LAWS(RAJ)-1986-5-1

STATE OF RAJASTHAN Vs. POORAN

Decided On May 07, 1986
STATE OF RAJASTHAN Appellant
V/S
POORAN Respondents

JUDGEMENT

(1.) THIS appeal has been presented against the judgment dated 30. 11. 77 passed by the Sessions Judge, Bharatpur in Sessions Case No. 40/77 whereby the learned Sessions Judge acquitted the respondents from all the charges levelled against them.

(2.) BRIEFLY stated, the facts of the case are that Rampershad (PW-1) lodged a report at P. S. Kumher on 8. 3. 77 at 10 AM. It was alleged in that report that on 6. 3. 77 at about 10 AM the informant and his father Roopkishore were harvesting the mustard crop in their Khalyan At that time, the accused-respondents Pooran, Laxman and Brijwasi went to the Khalyan of the informant armed with spade and lathis with the intention to commit murder of Roopkishore. Brijwasi gave threatening to his father that Roopkishore is a great litigant and he had instituted a lot of cases against them (accused) and as such they are facing a lot of trouble. Therefore, we will finish Roopkishore today. After this threathing accused Laxman and Brijwasi caught hold of Roopkishore and Pooran gave a spade blow on the head of Roopkishore. As Roopkishore was falling down, Laxman gave another blow on the person of Roopkishore which hit him on the back. Roopkishore started bleeding from his head injury. It has been further alleged that Pw-1 Rampershad raised an alarm. Lehricharan and others who were present nearby the scene of occurrence came to the spot. Brijwasi also raised a lathi to inflict a blow on the person of Roopkishore but it was caught hold of by Rampershad, and thus the above eye witness and Rampershad saved Roopkishore from further beating. The accused respondents thinking that Roopkishore might have died, ran away.

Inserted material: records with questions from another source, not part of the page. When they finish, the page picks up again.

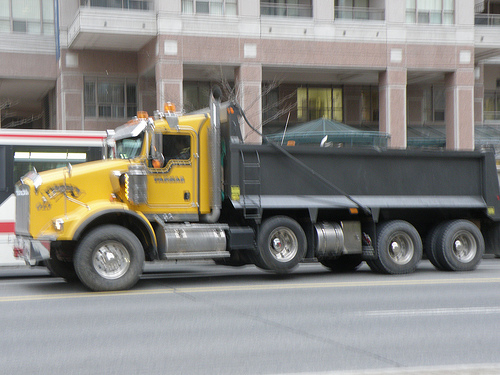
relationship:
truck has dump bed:
[12, 84, 500, 291] [221, 101, 499, 223]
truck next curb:
[12, 84, 500, 291] [2, 255, 498, 282]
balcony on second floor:
[64, 6, 156, 53] [5, 3, 498, 45]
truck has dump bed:
[12, 84, 500, 291] [215, 134, 495, 218]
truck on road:
[12, 84, 500, 291] [0, 259, 497, 373]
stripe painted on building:
[4, 124, 108, 146] [1, 0, 499, 202]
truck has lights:
[12, 84, 500, 291] [129, 86, 219, 123]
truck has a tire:
[32, 82, 480, 340] [378, 188, 432, 280]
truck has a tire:
[12, 84, 500, 291] [372, 216, 424, 275]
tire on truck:
[252, 212, 312, 276] [12, 84, 500, 291]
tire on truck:
[55, 223, 153, 291] [12, 84, 500, 291]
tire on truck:
[355, 215, 433, 285] [12, 84, 500, 291]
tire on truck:
[429, 212, 491, 272] [12, 84, 500, 291]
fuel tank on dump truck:
[163, 214, 239, 263] [22, 101, 479, 270]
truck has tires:
[12, 84, 500, 291] [253, 216, 486, 277]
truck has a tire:
[12, 84, 500, 291] [429, 212, 491, 272]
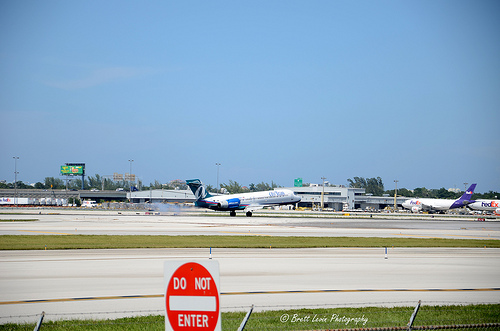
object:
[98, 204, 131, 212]
roof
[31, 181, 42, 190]
tree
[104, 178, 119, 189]
tree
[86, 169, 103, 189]
tree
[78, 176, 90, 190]
tree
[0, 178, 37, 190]
tree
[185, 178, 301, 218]
airplane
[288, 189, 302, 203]
plane tip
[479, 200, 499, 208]
logo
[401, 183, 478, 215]
plane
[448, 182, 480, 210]
purple tail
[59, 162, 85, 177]
sign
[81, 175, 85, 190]
pole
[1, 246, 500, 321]
run way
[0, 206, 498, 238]
run way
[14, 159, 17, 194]
post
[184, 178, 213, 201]
design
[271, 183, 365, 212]
terminal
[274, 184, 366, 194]
roof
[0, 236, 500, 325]
surface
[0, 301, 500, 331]
fence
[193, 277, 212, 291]
word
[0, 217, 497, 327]
road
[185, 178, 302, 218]
plane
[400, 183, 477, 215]
airplane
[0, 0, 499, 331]
air terminal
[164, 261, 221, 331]
sign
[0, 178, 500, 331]
airport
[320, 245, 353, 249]
edge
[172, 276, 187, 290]
word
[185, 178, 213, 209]
tail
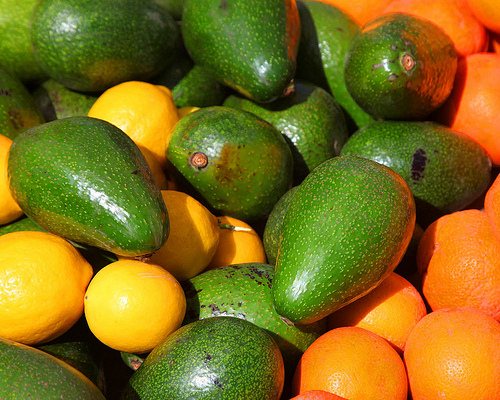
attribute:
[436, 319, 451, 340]
spotting — white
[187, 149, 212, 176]
stem — round, brown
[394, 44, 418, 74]
stem — round, brown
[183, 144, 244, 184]
bruise — brown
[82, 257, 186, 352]
fruit — red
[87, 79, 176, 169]
fruit — red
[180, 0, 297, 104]
fruit — green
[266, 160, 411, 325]
avocado — green.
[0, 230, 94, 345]
lemon — yellow.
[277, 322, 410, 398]
orange — bottom right, fully visible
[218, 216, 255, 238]
stem — broken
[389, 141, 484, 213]
spot — black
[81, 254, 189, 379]
lemon — yellow.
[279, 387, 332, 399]
top — bottom right.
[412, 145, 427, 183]
blemish — black, largest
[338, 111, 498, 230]
fruit — green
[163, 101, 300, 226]
avocado — green.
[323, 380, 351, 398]
orange — Barely visible top 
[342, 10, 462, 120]
fruit — green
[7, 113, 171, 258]
fruit — green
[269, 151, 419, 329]
fruit — green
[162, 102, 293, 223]
fruit — green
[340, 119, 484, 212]
fruit — green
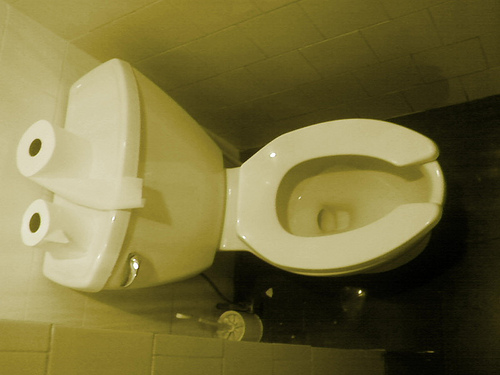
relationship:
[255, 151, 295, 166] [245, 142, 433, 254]
glare on bowl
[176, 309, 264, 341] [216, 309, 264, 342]
brush in container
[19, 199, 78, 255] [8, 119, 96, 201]
roll of paper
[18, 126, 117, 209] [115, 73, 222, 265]
paper on top toilet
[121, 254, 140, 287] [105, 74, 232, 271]
handle on toilet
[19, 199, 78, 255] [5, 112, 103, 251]
roll of paper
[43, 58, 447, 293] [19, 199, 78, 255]
toilet with roll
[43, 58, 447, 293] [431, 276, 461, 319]
toilet on the floor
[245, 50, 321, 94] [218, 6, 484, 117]
tile on the wall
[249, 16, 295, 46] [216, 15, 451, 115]
tile on the wall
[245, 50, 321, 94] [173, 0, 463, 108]
tile on the wall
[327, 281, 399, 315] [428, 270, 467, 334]
glare on the floor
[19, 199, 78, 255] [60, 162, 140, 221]
roll of paper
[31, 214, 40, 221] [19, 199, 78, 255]
roll of  the roll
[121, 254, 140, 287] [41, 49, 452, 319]
handle to flush toilet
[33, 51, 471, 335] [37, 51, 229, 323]
toilet has tank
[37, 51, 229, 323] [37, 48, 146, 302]
tank has lid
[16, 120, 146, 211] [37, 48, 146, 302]
paper on lid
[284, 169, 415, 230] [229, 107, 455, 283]
water in toilet bowl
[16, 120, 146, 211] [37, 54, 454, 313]
paper on top of bowl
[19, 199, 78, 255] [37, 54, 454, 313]
roll on top of bowl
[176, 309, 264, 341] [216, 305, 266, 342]
brush in container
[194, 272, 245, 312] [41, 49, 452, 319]
water line to toilet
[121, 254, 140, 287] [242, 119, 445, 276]
handle on bowl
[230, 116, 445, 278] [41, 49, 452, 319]
seat of toilet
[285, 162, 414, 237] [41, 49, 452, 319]
water in toilet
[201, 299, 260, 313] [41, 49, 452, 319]
pipe going to toilet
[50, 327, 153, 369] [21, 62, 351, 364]
brick in a wall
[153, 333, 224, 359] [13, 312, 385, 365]
brick in a wall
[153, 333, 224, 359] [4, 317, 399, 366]
brick in a wall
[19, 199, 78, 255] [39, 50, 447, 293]
roll on the toilet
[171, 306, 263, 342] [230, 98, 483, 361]
brush on the floor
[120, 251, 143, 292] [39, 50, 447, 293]
handle on the toilet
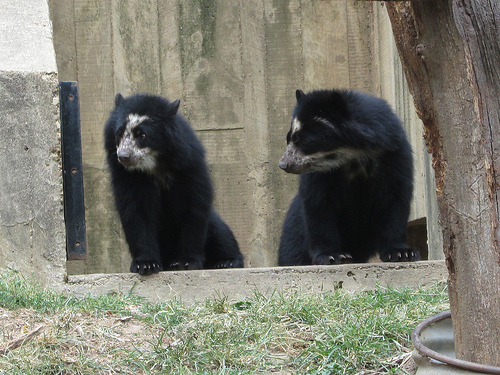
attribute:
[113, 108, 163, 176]
face — white, black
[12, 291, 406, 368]
grass — short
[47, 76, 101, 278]
metal — black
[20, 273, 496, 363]
ground — grey, cement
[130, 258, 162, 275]
furry — black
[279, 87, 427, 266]
animal — bear like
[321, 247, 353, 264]
animal paws — furry, black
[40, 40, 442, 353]
picture — outdoors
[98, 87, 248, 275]
animal — black, furry, white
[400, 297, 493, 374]
metal — green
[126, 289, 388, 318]
grass — short, green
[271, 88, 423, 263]
bear — black, small, furry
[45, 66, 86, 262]
pillar — concrete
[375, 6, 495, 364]
tree trunk — scarred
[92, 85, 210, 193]
animal — fluffy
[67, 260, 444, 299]
concrete wall — short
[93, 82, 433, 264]
bears — sitting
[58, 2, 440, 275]
door — large, wooden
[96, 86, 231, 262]
furry bear — black, small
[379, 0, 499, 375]
trunk — bare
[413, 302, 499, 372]
ring — thick, metal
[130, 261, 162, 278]
claws — sharp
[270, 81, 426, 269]
animal — black, furry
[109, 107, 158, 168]
patch — fur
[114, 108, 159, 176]
hair — white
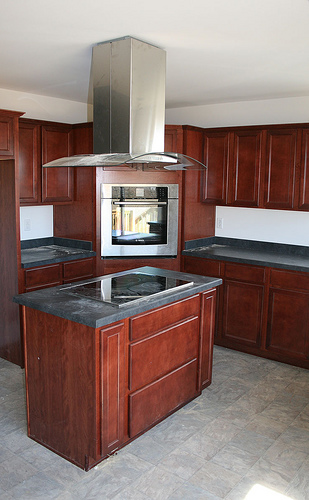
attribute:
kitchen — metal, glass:
[5, 71, 296, 401]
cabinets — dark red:
[12, 122, 298, 204]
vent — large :
[45, 36, 209, 169]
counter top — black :
[185, 238, 306, 271]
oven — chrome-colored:
[101, 180, 180, 255]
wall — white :
[3, 88, 305, 249]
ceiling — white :
[1, 0, 308, 114]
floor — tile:
[158, 446, 207, 480]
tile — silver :
[158, 445, 208, 475]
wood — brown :
[22, 309, 100, 470]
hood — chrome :
[44, 44, 202, 168]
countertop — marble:
[209, 242, 292, 267]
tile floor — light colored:
[195, 412, 276, 480]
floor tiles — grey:
[215, 409, 284, 480]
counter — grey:
[204, 239, 296, 269]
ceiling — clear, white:
[186, 44, 256, 87]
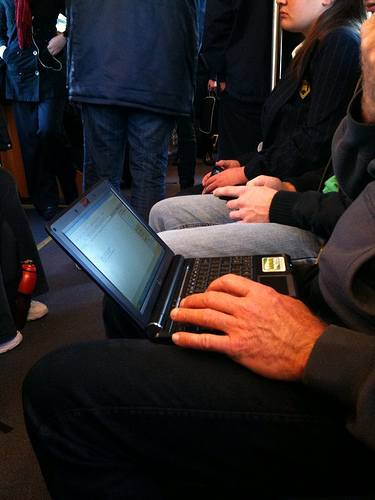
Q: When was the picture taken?
A: During a meeting.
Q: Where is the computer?
A: On his lap.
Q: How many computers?
A: One.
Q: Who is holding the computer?
A: Man.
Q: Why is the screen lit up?
A: The computer is on.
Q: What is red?
A: Water bottle on the left.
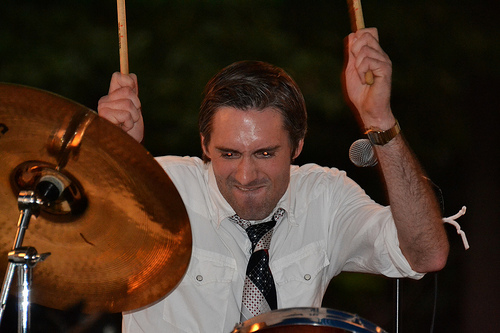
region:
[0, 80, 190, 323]
cymbal of a drum set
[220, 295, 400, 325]
snare drum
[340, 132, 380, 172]
microphone in place for singing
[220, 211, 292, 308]
loosened tie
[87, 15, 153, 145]
drumstick in a drummer's hand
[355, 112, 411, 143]
wrist watch on a man's left hand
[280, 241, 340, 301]
buttoned pocket of a white shirt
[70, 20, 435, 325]
drummer ready to keep up the beat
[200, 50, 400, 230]
determined face of a musician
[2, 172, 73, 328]
metal stands of a drum set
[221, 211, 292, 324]
The tie is black and white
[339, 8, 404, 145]
He is holding a stick.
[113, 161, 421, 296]
He has a white shirt on.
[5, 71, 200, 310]
The cymbal is gold.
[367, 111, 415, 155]
He is wearing a watch.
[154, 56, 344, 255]
He has brown hair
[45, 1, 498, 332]
He is drumming.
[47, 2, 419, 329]
He is pounding the drums.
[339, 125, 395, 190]
The microphone is behind him.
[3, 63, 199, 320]
The cymbal is metal.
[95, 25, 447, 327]
Man playing drums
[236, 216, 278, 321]
Black, white and red tie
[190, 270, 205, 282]
Right pocket button of white shirt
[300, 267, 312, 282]
Left button on white shirt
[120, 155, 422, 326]
White shirt worn by man playing drums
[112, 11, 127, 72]
Drum sticks in right hand of man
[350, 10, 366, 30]
Left hand holding drum stick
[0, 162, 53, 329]
Cymbal drum stand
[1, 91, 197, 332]
Gold ride cymbal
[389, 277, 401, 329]
White line on wall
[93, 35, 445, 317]
Man playing the drums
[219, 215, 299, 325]
Tie on the man's shirt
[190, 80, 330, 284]
The drummer is concentrating very hard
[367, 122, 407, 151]
Watch on drummers wrist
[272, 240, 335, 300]
Pocket on the front of shirt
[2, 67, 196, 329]
Cymbal above the drum set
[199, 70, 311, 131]
Man has brown hair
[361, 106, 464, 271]
Man's arm is hairy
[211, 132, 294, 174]
Man's eyes are squinted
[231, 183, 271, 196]
Man's mouth is pulled in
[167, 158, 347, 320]
the shirt is white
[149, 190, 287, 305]
the shirt is white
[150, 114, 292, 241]
the shirt is white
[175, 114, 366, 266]
the shirt is white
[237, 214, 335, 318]
the shirt is white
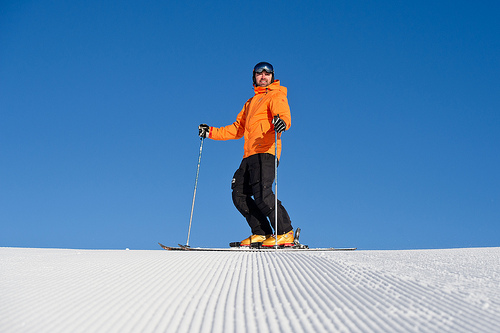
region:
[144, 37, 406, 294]
this person is skiing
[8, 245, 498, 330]
the snow has been raked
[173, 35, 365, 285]
he is wearing bright colors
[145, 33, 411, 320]
he is standing on his skis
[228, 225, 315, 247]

(3.) LEARNED counsel for the respondents, on the other hand argued that the delay in lodging the report has not been explained satisfactorily and that the eye witnesses are not only related to the deceased but are inimical towards the accused, which has been admitted by the eye witnesses in their cross-examination. The delayed despatch of F. I. R. to the concerning Magistrate is a serious infirmity and it casts a great doubt on the prosecution version. He has further submitted that it has been admitted by the prosecution witnesses that Bhikki whose house is just near the place of occurrence also appeared at the spot, but he has not been produced by the prosecution. As such, the adverse inference drawn by the learned Sessions Judge cannot be said to be bad in law. He also submitted that the recovery of the spade has not been proved. The recovery has been made from an open land accessible to all. It has been stated that the spade was blood stained, but there was no such mention in the recovery memo which makes the recovery doubtful. Moreover, the recovery was made after 18 days of the occurrence, and the spade was sent to the Serologist after 26 days. The learned counsel for the respondents further contended that the deceased sustained injury by a blunt object The prosecution witnesses have alleged that the injury was caused by Fawra. Looking to the statements and the allegations there was no reason to use the blunt side of the spade in a case where the offender was having a sharp object, and as such it should be presumed that the sharp side of the weapon was used. Because of this reason the prosecution evidence becomes doubtful. The learned counsel lastly submitted that the appeal is against the judgment of acquittal, which is based on good reasonings. Therefore, interference in the judgment of acquittal is not possible.